[Stored data entries]
________________________
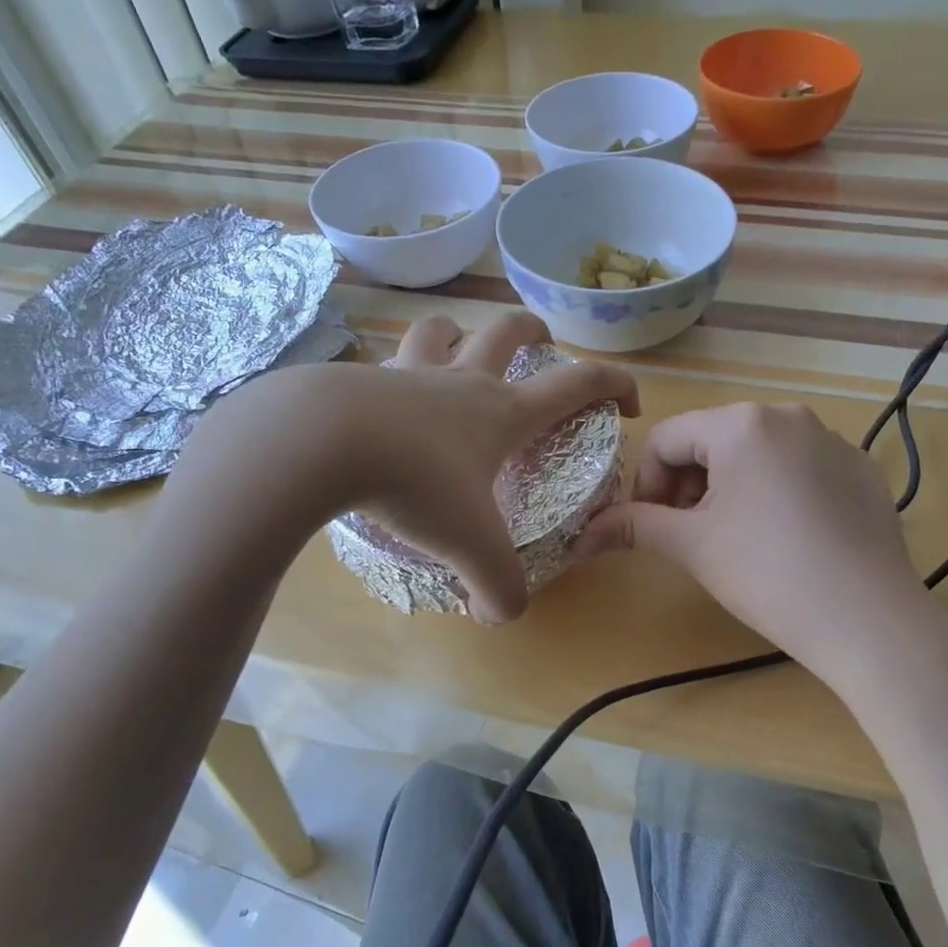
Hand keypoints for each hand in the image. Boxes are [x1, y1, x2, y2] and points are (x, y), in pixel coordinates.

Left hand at [172, 312, 637, 621]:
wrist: (319, 441)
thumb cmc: (414, 483)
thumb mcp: (469, 547)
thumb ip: (498, 587)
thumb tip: (499, 616)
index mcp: (503, 412)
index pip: (577, 383)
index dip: (614, 384)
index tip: (627, 401)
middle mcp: (461, 381)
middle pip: (508, 331)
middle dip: (533, 331)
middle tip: (541, 341)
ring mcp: (407, 373)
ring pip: (440, 330)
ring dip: (457, 334)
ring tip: (458, 349)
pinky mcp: (358, 379)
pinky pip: (384, 362)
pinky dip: (394, 372)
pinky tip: (381, 402)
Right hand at [575, 403, 940, 684]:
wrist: (868, 618)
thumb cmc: (767, 573)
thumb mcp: (693, 546)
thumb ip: (633, 527)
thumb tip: (579, 536)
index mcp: (742, 423)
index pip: (667, 438)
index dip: (647, 484)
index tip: (654, 527)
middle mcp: (789, 416)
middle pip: (713, 440)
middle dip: (691, 486)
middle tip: (694, 536)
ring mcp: (833, 440)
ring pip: (757, 453)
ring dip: (732, 488)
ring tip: (740, 539)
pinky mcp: (861, 470)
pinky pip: (800, 468)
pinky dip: (778, 492)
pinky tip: (790, 540)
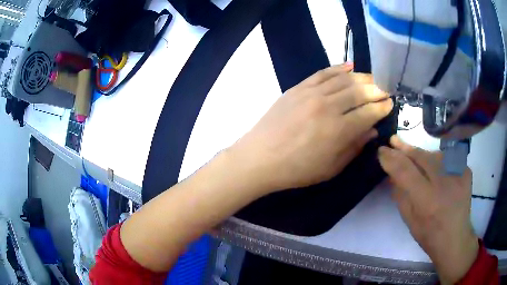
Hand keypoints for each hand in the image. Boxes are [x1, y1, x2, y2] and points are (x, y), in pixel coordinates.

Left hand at [229, 63, 392, 193]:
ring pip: (344, 79)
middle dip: (376, 90)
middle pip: (360, 92)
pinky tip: (350, 66)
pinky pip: (322, 73)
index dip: (382, 107)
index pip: (369, 113)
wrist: (260, 158)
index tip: (390, 104)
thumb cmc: (297, 169)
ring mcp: (311, 93)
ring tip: (373, 79)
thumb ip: (354, 147)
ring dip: (362, 77)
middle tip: (385, 90)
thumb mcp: (331, 168)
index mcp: (339, 130)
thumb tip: (372, 130)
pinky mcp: (298, 87)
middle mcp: (328, 106)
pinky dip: (338, 68)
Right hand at [378, 136, 478, 284]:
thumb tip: (392, 174)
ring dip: (421, 155)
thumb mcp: (409, 220)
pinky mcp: (465, 169)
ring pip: (433, 154)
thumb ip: (400, 195)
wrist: (455, 237)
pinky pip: (447, 159)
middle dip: (405, 148)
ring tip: (413, 157)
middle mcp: (443, 182)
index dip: (391, 158)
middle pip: (421, 156)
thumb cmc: (429, 234)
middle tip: (393, 140)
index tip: (381, 151)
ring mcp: (457, 173)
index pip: (405, 171)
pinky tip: (435, 170)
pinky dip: (437, 162)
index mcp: (427, 200)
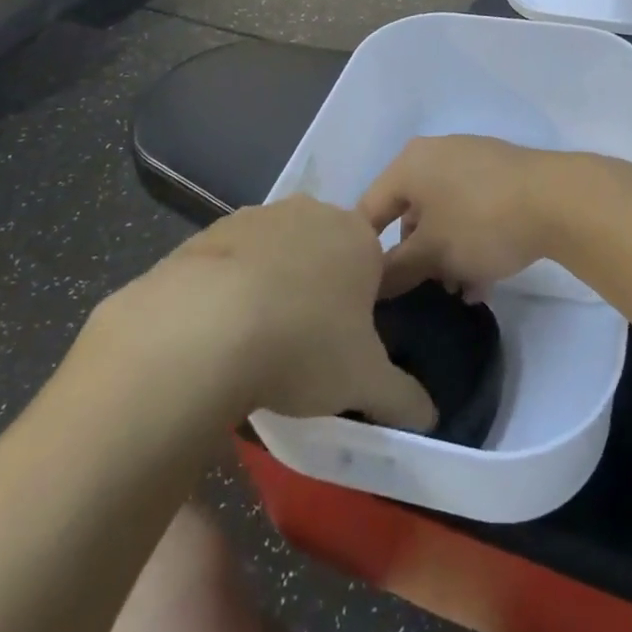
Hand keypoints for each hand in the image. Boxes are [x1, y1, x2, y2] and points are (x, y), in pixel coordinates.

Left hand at [86, 197, 435, 431]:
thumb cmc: (303, 344)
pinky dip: (231, 287)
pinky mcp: (209, 231)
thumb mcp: (364, 383)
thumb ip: (404, 399)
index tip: (346, 344)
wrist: (202, 327)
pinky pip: (233, 261)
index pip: (374, 264)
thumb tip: (430, 419)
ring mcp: (258, 216)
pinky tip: (218, 329)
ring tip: (257, 342)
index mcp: (359, 236)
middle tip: (304, 344)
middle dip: (320, 290)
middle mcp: (313, 211)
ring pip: (278, 253)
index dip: (363, 306)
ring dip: (274, 286)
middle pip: (326, 252)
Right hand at [357, 135, 605, 297]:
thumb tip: (370, 286)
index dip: (366, 253)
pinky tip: (484, 281)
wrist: (559, 200)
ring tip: (461, 294)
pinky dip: (470, 242)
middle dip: (415, 259)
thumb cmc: (481, 222)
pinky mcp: (502, 174)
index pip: (369, 211)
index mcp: (409, 164)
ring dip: (446, 257)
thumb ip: (394, 271)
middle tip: (424, 293)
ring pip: (444, 216)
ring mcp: (472, 161)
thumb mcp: (432, 254)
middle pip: (409, 214)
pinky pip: (472, 210)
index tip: (372, 290)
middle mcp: (436, 154)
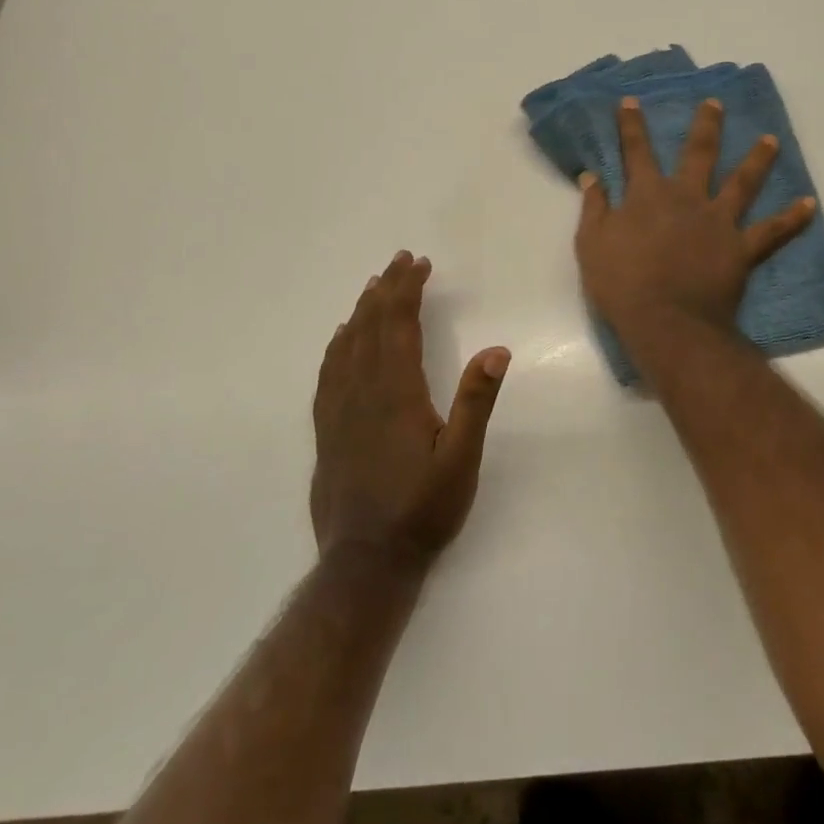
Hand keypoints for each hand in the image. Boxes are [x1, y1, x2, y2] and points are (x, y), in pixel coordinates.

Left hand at [311, 251, 510, 573]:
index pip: (398, 325)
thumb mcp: (461, 459)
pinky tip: (342, 339)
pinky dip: (337, 345)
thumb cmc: (422, 509)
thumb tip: (496, 351)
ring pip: (346, 345)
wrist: (366, 562)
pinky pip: (328, 372)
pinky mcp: (327, 430)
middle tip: (399, 261)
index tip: (419, 264)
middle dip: (385, 289)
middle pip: (370, 326)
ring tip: (373, 288)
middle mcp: (362, 392)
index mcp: (396, 392)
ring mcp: (339, 411)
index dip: (407, 289)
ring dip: (361, 311)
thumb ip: (476, 402)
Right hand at [575, 96, 816, 342]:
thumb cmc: (622, 284)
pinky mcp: (742, 248)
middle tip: (716, 104)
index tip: (631, 101)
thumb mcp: (591, 244)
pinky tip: (810, 204)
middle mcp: (687, 198)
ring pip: (743, 182)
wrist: (666, 321)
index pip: (637, 151)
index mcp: (648, 195)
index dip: (632, 125)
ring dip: (758, 159)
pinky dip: (792, 218)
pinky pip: (772, 231)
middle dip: (706, 125)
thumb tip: (591, 176)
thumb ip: (594, 208)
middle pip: (699, 153)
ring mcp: (719, 221)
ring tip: (771, 140)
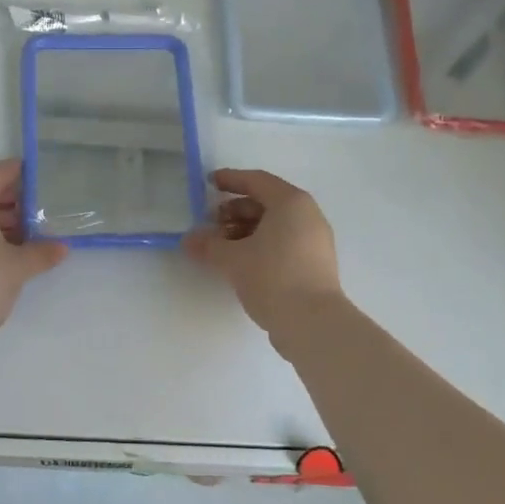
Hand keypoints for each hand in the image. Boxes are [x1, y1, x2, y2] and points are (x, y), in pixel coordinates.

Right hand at [183, 168, 344, 336]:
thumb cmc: (273, 277)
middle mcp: (307, 216)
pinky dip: (260, 244)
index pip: (257, 181)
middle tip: (210, 223)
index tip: (208, 184)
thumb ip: (208, 245)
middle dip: (235, 210)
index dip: (230, 180)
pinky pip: (283, 242)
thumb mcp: (233, 259)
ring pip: (275, 225)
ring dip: (245, 230)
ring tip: (221, 247)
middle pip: (266, 203)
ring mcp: (315, 241)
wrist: (312, 323)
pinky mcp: (315, 264)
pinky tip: (240, 262)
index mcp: (291, 203)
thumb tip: (189, 239)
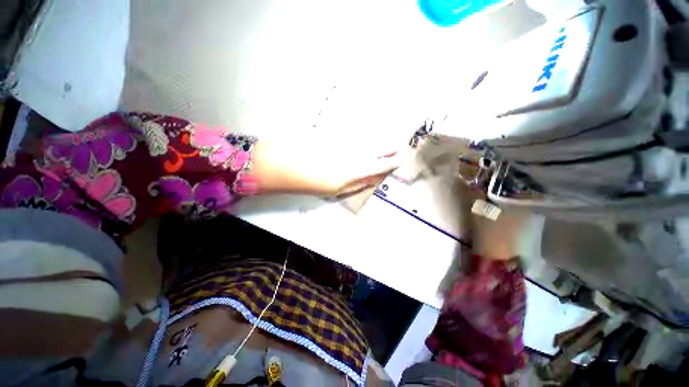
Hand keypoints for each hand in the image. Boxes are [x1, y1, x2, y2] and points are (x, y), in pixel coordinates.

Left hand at [251, 141, 404, 196]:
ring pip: (366, 139)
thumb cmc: (311, 182)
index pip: (378, 165)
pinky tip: (367, 136)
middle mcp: (351, 153)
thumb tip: (371, 179)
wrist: (286, 163)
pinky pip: (354, 134)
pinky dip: (364, 136)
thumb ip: (356, 184)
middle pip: (375, 148)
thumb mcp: (336, 190)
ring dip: (379, 140)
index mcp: (352, 170)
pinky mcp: (334, 133)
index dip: (391, 163)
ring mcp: (343, 142)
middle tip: (400, 145)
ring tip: (389, 141)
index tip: (402, 158)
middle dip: (389, 147)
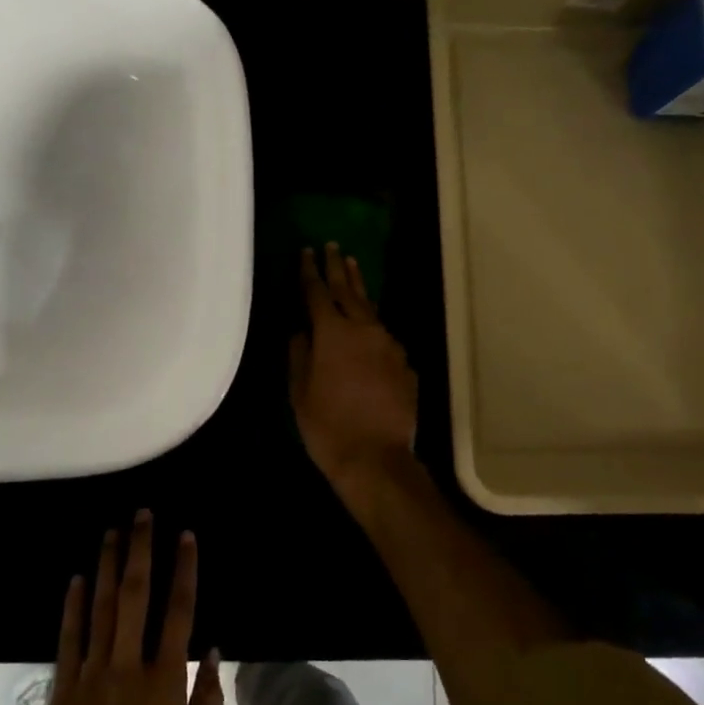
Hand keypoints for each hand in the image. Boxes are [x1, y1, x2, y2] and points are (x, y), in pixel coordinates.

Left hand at [35, 512, 223, 704]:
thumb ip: (205, 702)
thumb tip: (213, 649)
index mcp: (164, 683)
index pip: (179, 611)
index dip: (183, 568)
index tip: (185, 535)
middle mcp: (127, 666)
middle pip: (135, 595)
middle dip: (140, 550)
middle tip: (142, 514)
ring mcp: (90, 675)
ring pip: (100, 607)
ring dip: (106, 565)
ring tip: (112, 531)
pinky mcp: (61, 690)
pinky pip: (68, 638)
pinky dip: (72, 606)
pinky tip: (76, 578)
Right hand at [289, 243, 419, 500]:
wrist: (377, 459)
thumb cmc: (328, 427)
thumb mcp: (300, 392)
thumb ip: (299, 354)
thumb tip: (300, 331)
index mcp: (333, 332)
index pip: (318, 292)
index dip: (309, 271)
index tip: (306, 252)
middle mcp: (364, 329)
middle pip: (348, 290)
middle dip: (337, 266)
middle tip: (332, 245)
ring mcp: (389, 345)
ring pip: (370, 308)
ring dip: (359, 287)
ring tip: (352, 266)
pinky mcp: (404, 363)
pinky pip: (383, 336)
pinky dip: (372, 324)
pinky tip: (368, 327)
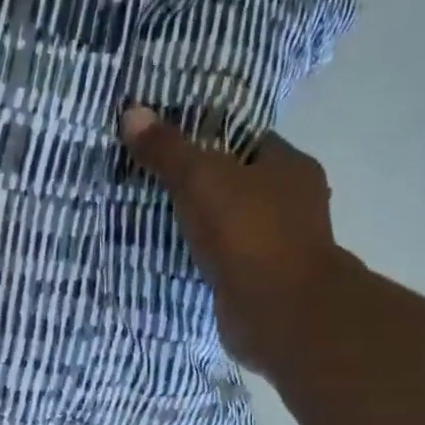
________________________
[Requirement]: The lines you need are those with the word "wrist"; list them from the entries.

[Your solution]:
wrist: (319, 441)
wrist: (868, 618)
wrist: (260, 158)
wrist: (455, 237)
wrist: (202, 327)
wrist: (559, 200)
wrist: (366, 562)
wrist: (666, 321)
wrist: (312, 323)
wrist: (286, 163)
wrist: (377, 459)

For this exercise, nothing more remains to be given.